PCA(n_components): Create a PCA object specifying how many components to keep.
fit(X): Learn the principal components from data X.
transform(X): Apply the dimensionality reduction to X.
fit_transform(X): Combine fit and transform in one step.

python

from sklearn.decomposition import PCA

pca = PCA(n_components=2)  # keep 2 principal components
pca.fit(X)                # learn components from data X
X_reduced = pca.transform(X)  # reduce dimensions of X

# Or simply:
X_reduced = pca.fit_transform(X)

💻

Example

This example shows how to reduce a 4-feature dataset to 2 principal components using PCA from sklearn.

python

from sklearn.decomposition import PCA
from sklearn.datasets import load_iris

# Load sample data
data = load_iris()
X = data.data  # 150 samples, 4 features

# Create PCA object to keep 2 components
pca = PCA(n_components=2)

# Fit PCA and transform data
X_pca = pca.fit_transform(X)

# Print shape before and after
print(f"Original shape: {X.shape}")
print(f"Reduced shape: {X_pca.shape}")

# Print explained variance ratio
print(f"Explained variance ratio: {pca.explained_variance_ratio_}")

Output

Original shape: (150, 4) Reduced shape: (150, 2) Explained variance ratio: [0.92461872 0.05306648]

⚠️

Common Pitfalls

Not scaling data: PCA works best when features are on similar scales.
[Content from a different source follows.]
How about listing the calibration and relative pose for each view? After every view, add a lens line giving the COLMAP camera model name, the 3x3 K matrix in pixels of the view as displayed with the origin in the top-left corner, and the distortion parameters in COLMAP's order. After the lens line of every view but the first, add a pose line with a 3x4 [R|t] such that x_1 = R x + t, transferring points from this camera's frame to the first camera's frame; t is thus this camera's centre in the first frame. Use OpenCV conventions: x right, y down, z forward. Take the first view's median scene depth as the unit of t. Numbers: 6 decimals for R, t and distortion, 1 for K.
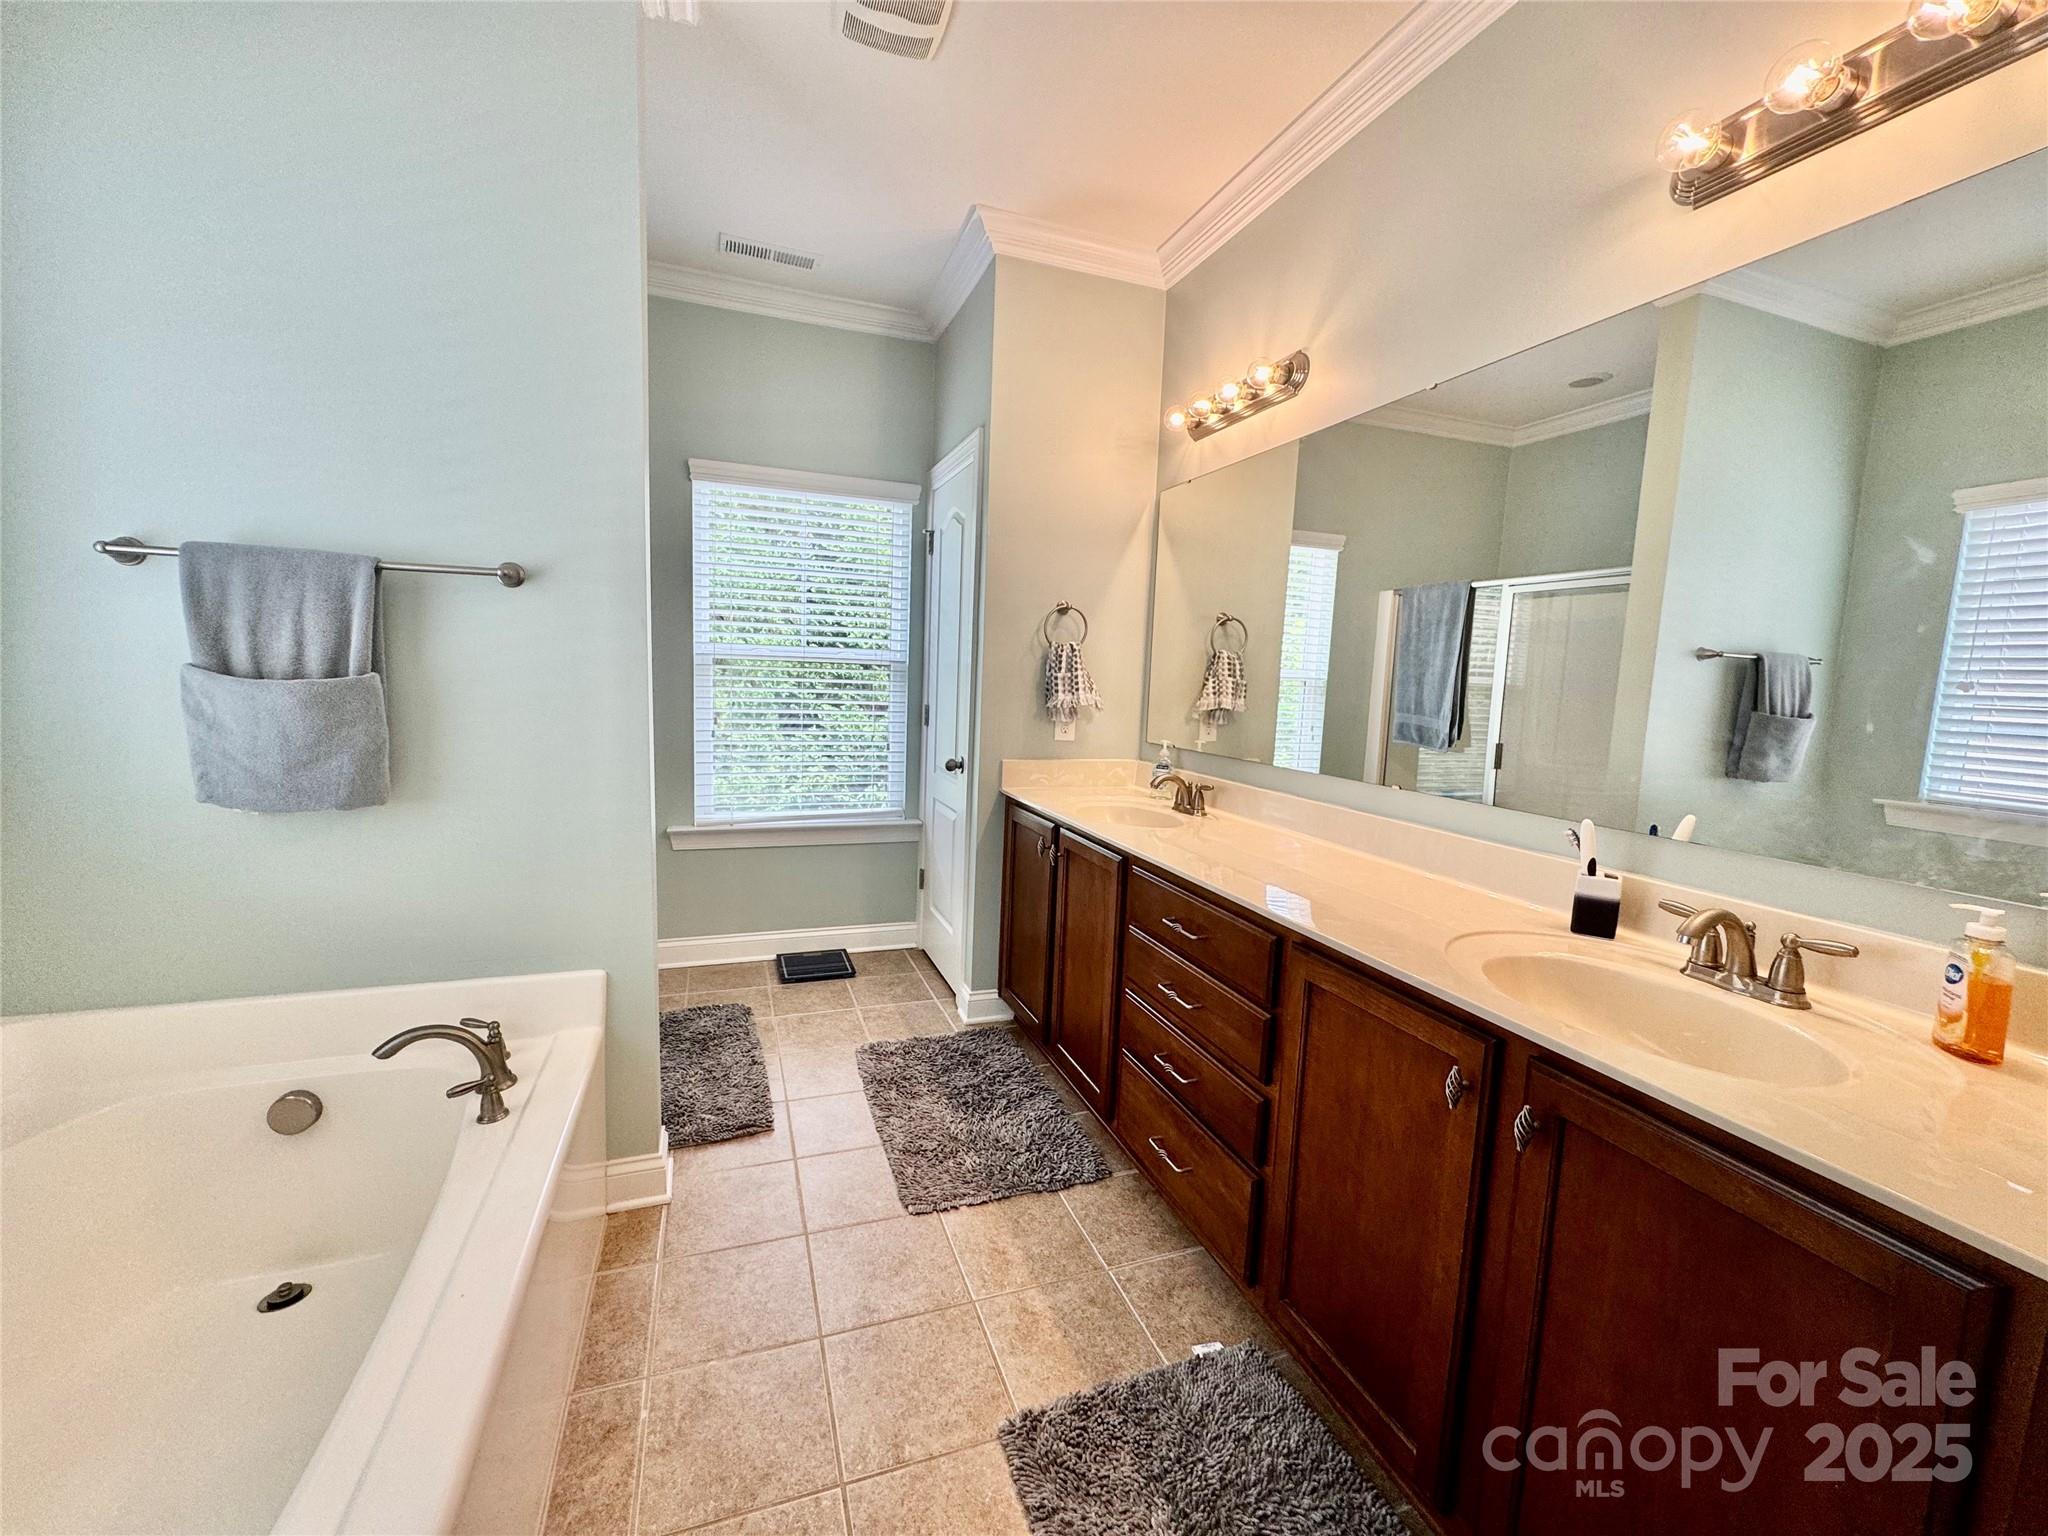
lens RADIAL K [[822.3, 0, 1022.8], [0, 822.3, 762.5], [0, 0, 1]] dist [0.002638, 0.000146]
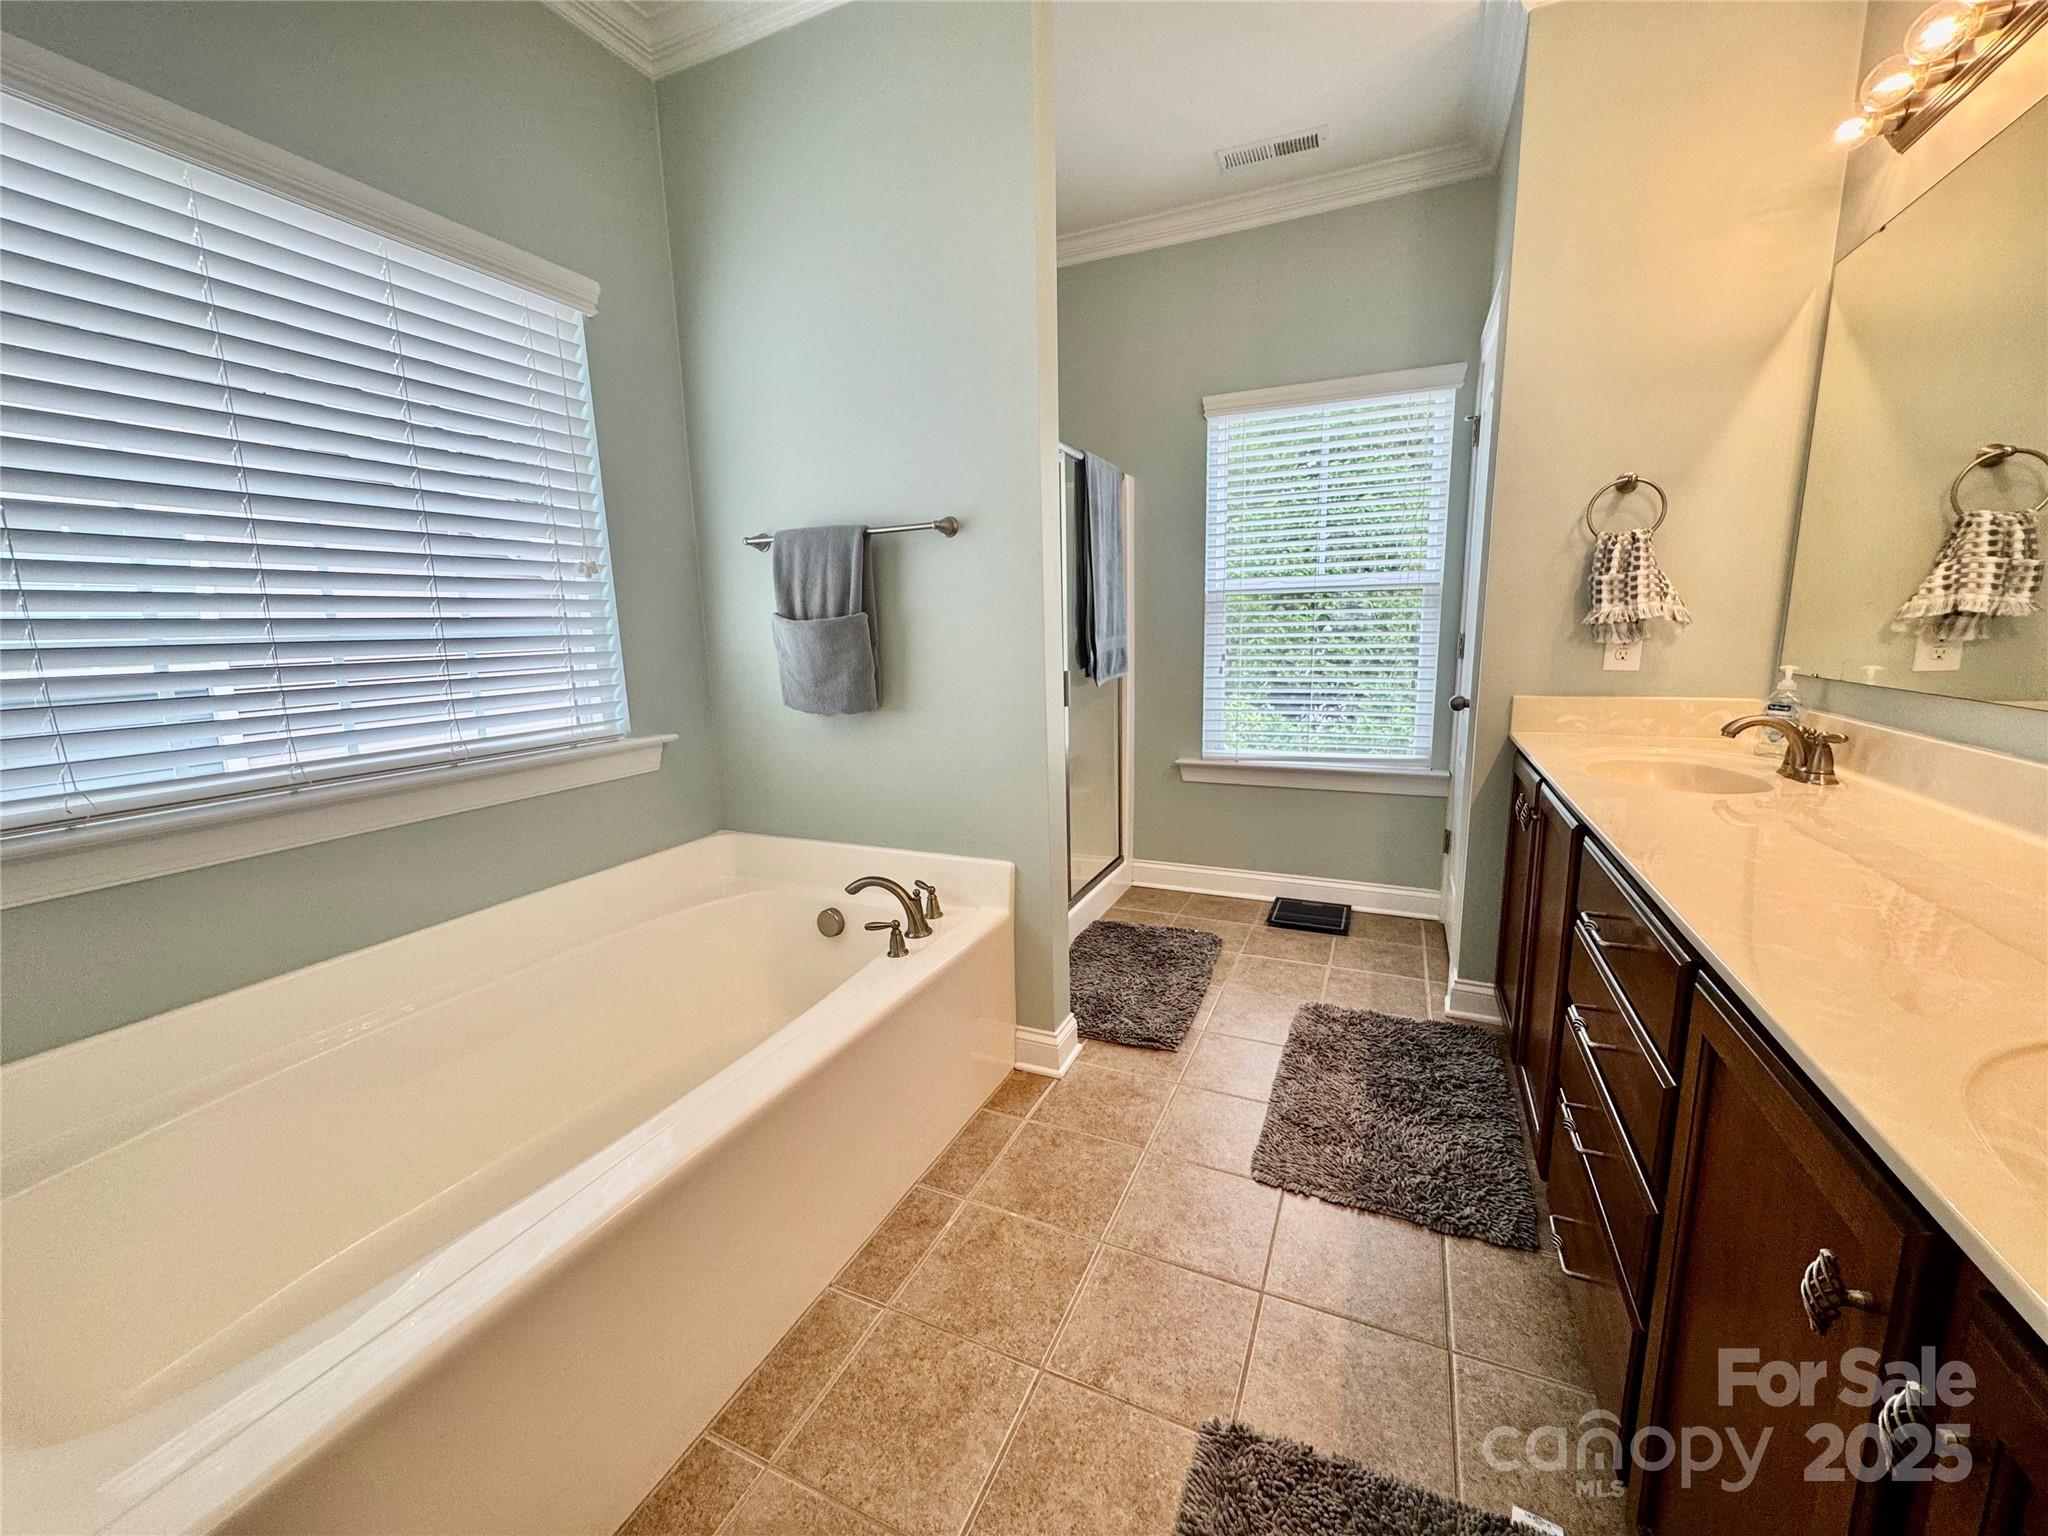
lens RADIAL K [[822.3, 0, 1022.8], [0, 822.3, 762.5], [0, 0, 1]] dist [0.002638, 0.000146]
pose [[0.710955, 0.065881, -0.700145, 0.229216], [-0.027301, 0.997437, 0.066132, 0.024875], [0.702707, -0.027902, 0.710932, 0.140194]]
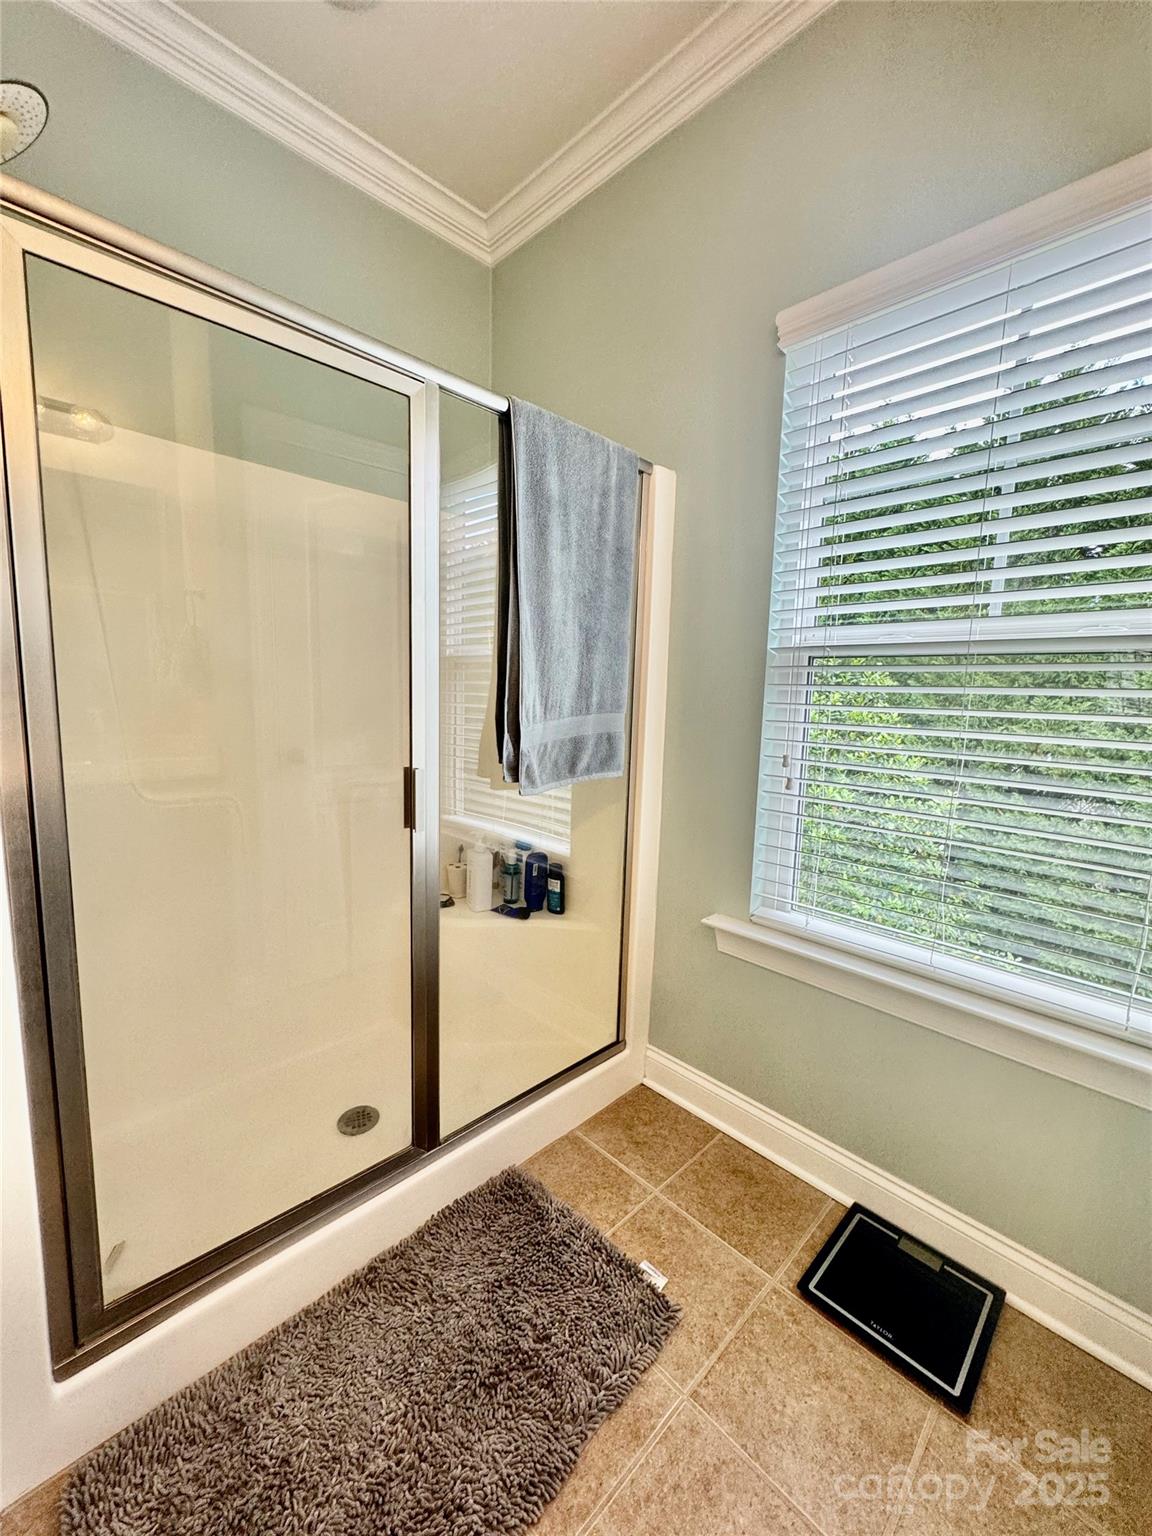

Use StandardScaler before PCA if needed.
Choosing wrong n_components: Too few components lose important info; too many keep noise.
Confusing fit and fit_transform: Use fit_transform to reduce data in one step.

python

from sklearn.preprocessing import StandardScaler
from sklearn.decomposition import PCA

# Wrong way: PCA without scaling
pca = PCA(n_components=2)
pca.fit(X)  # X not scaled

# Right way: scale first
scaler = StandardScaler()
X_scaled = scaler.fit_transform(X)
pca = PCA(n_components=2)
X_pca = pca.fit_transform(X_scaled)

📊

Quick Reference

Parameter	Description
n_components	Number of principal components to keep (int or float for variance ratio)
fit(X)	Compute principal components from data X
transform(X)	Apply dimensionality reduction to X
fit_transform(X)	Fit PCA and transform X in one step
explained_variance_ratio_	Percentage of variance explained by each component

✅

Key Takeaways

Always create a PCA object with the desired number of components using n_components.

Use fit_transform to both learn and apply PCA to your data in one step.

Scale your data before PCA to get meaningful results.

Check explained_variance_ratio_ to understand how much info your components keep.

Choosing the right number of components balances data simplification and information loss.